Invocation of getindex resulted in scalar indexing of a GPU array.
This is typically caused by calling an iterating implementation of a method.
Such implementations *do not* execute on the GPU, but very slowly on the CPU,
and therefore are only permitted from the REPL for prototyping purposes.
If you did intend to index this array, annotate the caller with @allowscalar.

in

function scale!(A::SparseArrays.SparseMatrixCSC{Float64,Int}, b::Vector{Float64})
    if CUDA.functional()
        A_gpu = CuSparseMatrixCSC(A)
        row_norms_gpu = sqrt.(sum(abs2, A_gpu, dims=2))
        scaling_factors_gpu = CUDA.ones(size(row_norms_gpu)) ./ row_norms_gpu
        scaling_factors = Array(scaling_factors_gpu) 
    else
        scaling_factors = 1.0 ./ sqrt.(sum(abs2, A, dims=2))
    end
    A .*= scaling_factors
    b .*= scaling_factors 
end

Thanks

I cannot install CuArrays, and cannot pinpoint the error. But can’t you start reducing the code until you find the problematic line.

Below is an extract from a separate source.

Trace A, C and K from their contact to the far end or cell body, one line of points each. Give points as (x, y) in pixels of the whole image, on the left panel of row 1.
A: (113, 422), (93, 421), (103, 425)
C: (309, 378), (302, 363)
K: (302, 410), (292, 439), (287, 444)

First, remove the else clause. Then just write a function that does

A_gpu = CuSparseMatrixCSC(A)
row_norms_gpu = sqrt.(sum(abs2, A_gpu, dims=2))

etc.

BTW, this

scaling_factors_gpu = CUDA.ones(size(row_norms_gpu)) ./ row_norms_gpu

creates an unnecessary array of ones, just to use it for division. Instead just use the generic function inv, like this:

scaling_factors_gpu = inv.(row_norms_gpu)
1 Like

Look at the backtrace to find out which operation does not work properly, and try to avoid it. See Workflow · CUDA.jl for details on scalar indexing.

The error seems to be from the line

scaling_factors_gpu = CUDA.ones(size(row_norms_gpu)) ./ row_norms_gpu

where row_norms_gpu is a normal (non-gpu) array creating some bad interactions. So either changing CUDA.ones(...) to a 1 or wrapping the row_norms_gpu in a CuArray seems to remove the error, but the first case does the calculation on cpu and the second does a dense sum, so neither might be very good if you operate on a very large matrix.

As to why row_norms_gpu is not already a CuArray it seems like the sum for CuSparseMatrixCSC results in a normal Array, while sum(CuArray(A_gpu), dims=2) results in a CuArray. Not sure what I would expect here (CuSparse or CuArray), but probably something that was still on the GPU at least.

No matter how the CuSparse issue is solved, I believe one should use inv.() instead of 1 ./ ().